**Exercise material**
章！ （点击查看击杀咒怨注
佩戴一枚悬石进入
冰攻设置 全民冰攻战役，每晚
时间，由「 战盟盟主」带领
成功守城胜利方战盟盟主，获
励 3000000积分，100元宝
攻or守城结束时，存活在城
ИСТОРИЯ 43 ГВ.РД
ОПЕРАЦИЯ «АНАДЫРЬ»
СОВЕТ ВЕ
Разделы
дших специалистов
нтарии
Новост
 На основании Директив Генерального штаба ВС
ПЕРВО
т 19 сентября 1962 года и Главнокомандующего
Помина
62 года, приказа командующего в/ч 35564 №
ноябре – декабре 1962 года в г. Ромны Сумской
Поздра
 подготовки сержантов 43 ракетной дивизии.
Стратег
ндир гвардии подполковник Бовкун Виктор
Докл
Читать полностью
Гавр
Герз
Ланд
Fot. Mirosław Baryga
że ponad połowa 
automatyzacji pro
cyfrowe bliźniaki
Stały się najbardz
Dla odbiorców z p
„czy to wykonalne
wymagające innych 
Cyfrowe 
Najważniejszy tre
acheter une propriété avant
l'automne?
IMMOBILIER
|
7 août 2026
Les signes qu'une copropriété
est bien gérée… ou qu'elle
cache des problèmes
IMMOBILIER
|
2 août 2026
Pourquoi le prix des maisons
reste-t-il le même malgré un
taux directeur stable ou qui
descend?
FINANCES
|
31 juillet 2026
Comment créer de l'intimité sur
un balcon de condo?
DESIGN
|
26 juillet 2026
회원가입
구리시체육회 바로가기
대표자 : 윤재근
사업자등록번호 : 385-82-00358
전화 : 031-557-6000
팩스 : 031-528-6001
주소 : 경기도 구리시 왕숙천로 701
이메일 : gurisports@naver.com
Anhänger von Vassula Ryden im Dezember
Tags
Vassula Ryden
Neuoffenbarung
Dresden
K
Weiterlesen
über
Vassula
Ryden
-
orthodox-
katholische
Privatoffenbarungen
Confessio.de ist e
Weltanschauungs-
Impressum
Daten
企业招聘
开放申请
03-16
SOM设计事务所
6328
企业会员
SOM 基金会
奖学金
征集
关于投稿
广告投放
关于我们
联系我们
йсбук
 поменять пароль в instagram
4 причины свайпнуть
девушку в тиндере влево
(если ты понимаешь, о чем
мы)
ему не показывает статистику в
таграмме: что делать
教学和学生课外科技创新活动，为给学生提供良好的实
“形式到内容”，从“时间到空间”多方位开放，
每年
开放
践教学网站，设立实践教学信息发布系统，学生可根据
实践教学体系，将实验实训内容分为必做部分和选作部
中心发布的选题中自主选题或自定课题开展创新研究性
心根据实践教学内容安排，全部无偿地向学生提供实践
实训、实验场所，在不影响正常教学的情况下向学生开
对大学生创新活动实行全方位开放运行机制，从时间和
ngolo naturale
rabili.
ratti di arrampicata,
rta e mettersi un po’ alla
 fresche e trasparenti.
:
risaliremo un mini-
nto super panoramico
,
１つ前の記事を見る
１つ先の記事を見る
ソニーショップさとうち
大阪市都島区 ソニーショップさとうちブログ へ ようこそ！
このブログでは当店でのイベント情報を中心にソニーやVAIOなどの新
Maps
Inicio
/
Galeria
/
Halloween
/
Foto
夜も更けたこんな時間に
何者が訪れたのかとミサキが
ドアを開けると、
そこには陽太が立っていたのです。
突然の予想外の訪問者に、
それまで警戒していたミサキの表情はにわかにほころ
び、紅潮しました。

**Problem to work on**
Count the lines in the records that contain the string "Vassula", matching uppercase and lowercase exactly, and reply with only the number.

**Answer box**
3